Especialistas alertam para riscos ambientais de intervenções em praias

Intervenções em praias, muitas vezes motivadas por construções turísticas em áreas vulneráveis, podem gerar desequilíbrios ambientais significativos. Segundo o professor Alexander Turra, pesquisador do Instituto Oceanográfico da Universidade de São Paulo (USP), estruturas emergenciais podem resolver problemas localizados, mas acabam intensificando a erosão em outros pontos da costa.


Efeito dominó e perda de barreiras naturais

Turra explica que essas obras podem reter areia em um lado e acelerar a erosão em outro, criando um efeito dominó. Ele cita casos no litoral sul da Bahia e no litoral paulista onde empreendimentos turísticos levaram à supressão de restingas e dunas, ecossistemas que funcionavam como barreiras naturais contra o avanço do mar.


Com a erosão intensificada, a construção de muros de contenção para proteger instalações, como hotéis, tem resultado na perda quase total da faixa de areia durante a maré alta. Essas estruturas de concreto são estáticas e não se adaptam aos ciclos naturais dinâmicos da praia.

Soluções baseadas na natureza como alternativa

Pesquisadores defendem a ampliação das chamadas soluções baseadas na natureza para a proteção costeira. A bióloga Janaína Bumbeer, gerente de projetos da Fundação Grupo Boticário, destaca o papel fundamental de ecossistemas como manguezais, restingas, dunas e recifes de coral.

Esses ambientes absorvem a energia das ondas, mantêm os sedimentos no lugar e amortecem o impacto das tempestades. Além da proteção, oferecem benefícios econômicos e ambientais. Um estudo coordenado por Bumbeer estima que os recifes de coral do Nordeste brasileiro evitam até R$ 160 bilhões em danos graças à sua função de proteção costeira.

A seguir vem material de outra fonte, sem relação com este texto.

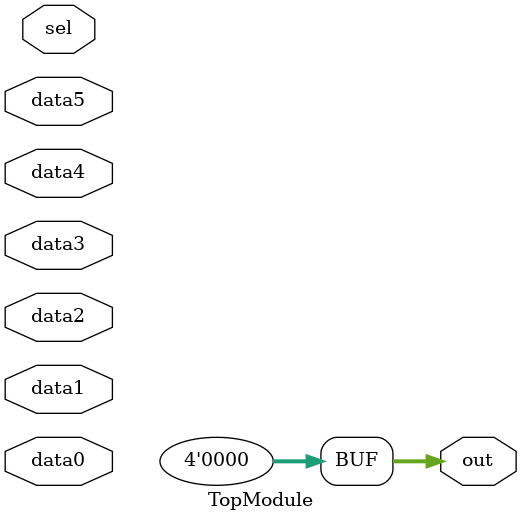
<source format=v>
module TopModule (
  input [2:0] sel,
  input [3:0] data0,
  input [3:0] data1,
  input [3:0] data2,
  input [3:0] data3,
  input [3:0] data4,
  input [3:0] data5,
  output reg [3:0] out
);

  // Optional: Add comments to describe the module's purpose here.

  // Placeholder for logic.  Replace with actual implementation.
  always @(*) begin
    out = 0; // Default assignment.  Remove or modify as needed.
  end

endmodule
</source>
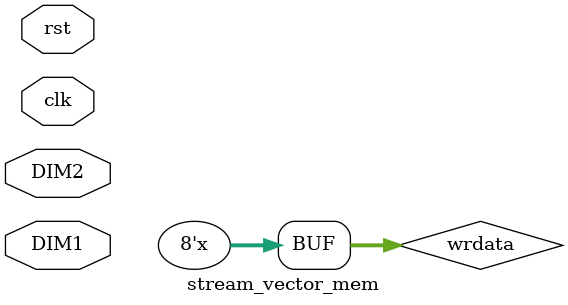
<source format=sv>
`timescale 1ps / 1ps

module stream_vector_mem
#(
    parameter integer D_W          = 8,
    parameter integer MATRIXSIZE_W = 24,
    parameter integer MEM_DEPTH    = 4096
)
(
    input  wire clk,
    input  wire rst,

    axi_stream_if.axi_in        in_vec,
    axi_stream_if.axi_out       out_vec,

    input  wire [MATRIXSIZE_W-1:0]  DIM1,
    input  wire [MATRIXSIZE_W-1:0]  DIM2
);

localparam integer ADDR_W = $clog2(MEM_DEPTH);

wire signed [D_W-1:0] wrdata;
wire signed [D_W-1:0] rddata;

reg  [ADDR_W-1:0] wraddr = 0;
reg  [ADDR_W-1:0] rdaddr = 0;
wire [ADDR_W-1:0] prerdaddr;

reg [MATRIXSIZE_W-1:0] rdcntr = 0;

wire write_hs;
wire read_hs;

wire write_last;
wire read_last;

wire write_start;
wire read_start;

wire write_stall;
wire read_stall;

typedef enum logic [1:0] {
    WRRESET = 2'b00,
    WRIDLE = 2'b01,
    WRDATA = 2'b10
} wstate_t;

typedef enum logic [1:0] {
    RDRESET = 2'b00,
    RDIDLE = 2'b01,
    RDDATA = 2'b10
} rstate_t;

wstate_t wstate, wnext;
rstate_t rstate, rnext;

// WRITE

assign wrdata = in_vec.tdata[D_W-1:0];
assign in_vec.tready = (wstate == WRDATA);
assign write_hs = in_vec.tvalid & in_vec.tready;
assign write_last = write_hs & in_vec.tlast;
assign write_start = (rstate == RDIDLE);

always @(posedge clk) begin
    if (rst) begin
        wstate <= WRRESET;
    end else begin
        wstate <= wnext;
    end
end

always @(*) begin
    case (wstate)
        WRIDLE:
            wnext = (write_start) ? WRDATA : WRIDLE;
        WRDATA:
            wnext = (write_last) ? WRIDLE : WRDATA;
        default:
            wnext = WRIDLE;
    endcase
end

always @(posedge clk) begin
    if (rst) begin
        wraddr <= 0;
    end else begin
        if (write_hs) begin
            wraddr <= wraddr + 1;
            if (write_last) begin
                wraddr <= 0;
            end
        end
    end
end

// READ

assign out_vec.tdata = rddata;
assign out_vec.tvalid = (rstate == RDDATA);
assign out_vec.tlast = (rdaddr == DIM2-1) & (rdcntr == DIM1-1);
assign read_hs = out_vec.tvalid & out_vec.tready;
assign read_last = read_hs & out_vec.tlast;
assign read_start = write_last;

always @(posedge clk) begin
    if (rst) begin
        rstate <= RDRESET;
    end else begin
        rstate <= rnext;
    end
end

always @(*) begin
    case (rstate)
        RDIDLE:
            rnext = (read_start) ? RDDATA : RDIDLE;
        RDDATA:
            rnext = (read_last) ? RDIDLE : RDDATA;
        default:
            rnext = RDIDLE;
    endcase
end

always @(posedge clk) begin
    if (rst) begin
        rdaddr <= 0;
        rdcntr <= 0;
    end else begin
        if (read_hs) begin
            rdaddr <= rdaddr + 1;
            if (rdaddr == DIM2-1) begin
                rdaddr <= 0;
                rdcntr <= rdcntr + 1;
                if (rdcntr == DIM1-1) begin
                    rdcntr <= 0;
                end
            end
        end
    end
end

assign prerdaddr = (rdaddr == DIM2-1) ? 0 : rdaddr + 1;

mem_dist #(
    .WIDTH ( D_W       ),
    .DEPTH ( MEM_DEPTH )
)
ram (
    .rst   ( rst ),
    .clkA  ( clk ),
    .clkB  ( clk ),
    .weA   ( write_hs ),
    .enA   ( 1'b1 ),
    .enB   ( 1'b1 ),
    .addrA ( wraddr ),
    .addrB ( read_hs ? prerdaddr : rdaddr ),
    .dinA  ( wrdata ),
    .doutB ( rddata )
);

endmodule

</source>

Benefícios de manguezais, restingas e dunas

Manguezais, além de armazenarem grandes quantidades de carbono, sustentam cerca de 70% das espécies pesqueiras exploradas comercialmente no Brasil. Restingas e dunas, quando preservadas, conseguem acumular sedimentos e crescer verticalmente, acompanhando a elevação do nível do mar.

Planejamento e conhecimento público são essenciais

Para Turra, ampliar o conhecimento público e planejar melhor a ocupação do litoral são medidas essenciais diante das mudanças climáticas. Ele ressalta que o litoral é um bem coletivo e que seu planejamento com base em evidências científicas garante sua existência e prosperidade para as futuras gerações, em detrimento de interesses particulares de curto prazo.